Be courteous to all, but intimate with few, and let those few be well tried before you give them your confidence. True friendship is a plant of slow growth, and must undergo and withstand the shocks of adversity before it is entitled to the appellation.

George Washington

I have to agree with George. I've often been struck by the limitations of the word "friend." For instance, consider someone you know from the office and who's fun to be around. You've gone out together a couple of times. Someone asks you "Hey, are you friends with Ernie?" (Let's assume his name is Ernest Holberforce Terwilliger, just for specificity.) 

You'd probably say yes. But the next day you realize you have a real emergency and need to ask someone to drive you 500 miles to Lost Oasis, Ohio, because you lost your license due to traffic violations and you absolutely have to get to Lost Oasis before 9 PM that evening. Is Ernie the person you'd call? Likely not. But you said he was a friend, no? 

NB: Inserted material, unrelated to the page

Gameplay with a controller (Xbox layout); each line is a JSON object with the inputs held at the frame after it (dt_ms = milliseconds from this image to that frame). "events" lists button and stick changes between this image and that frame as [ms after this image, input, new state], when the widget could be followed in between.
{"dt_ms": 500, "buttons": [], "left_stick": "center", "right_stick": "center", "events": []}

Sure, Ernie is a friend but not THAT kind of friend. That's why we need more words for the different grades of friend. And that gets to what old George was talking about. There are "friends" and there are FRIENDS. The reality is that the number of FRIENDS you have is probably far smaller than your number of "friends." Furthermore, unless you've really had the opportunity to test them, you may well be unaware of just how high up the "Good Friend Index" someone is. George is right. You can't really have a lot of top rank friends and it takes a long (sometimes tumultuous) time for someone to reach that status. 

What's the corollary? If you do have a really deep friendship with someone, you DO want to maintain it. Like a good reputation, it takes a long time to establish and you wouldn't want to lose it from neglect.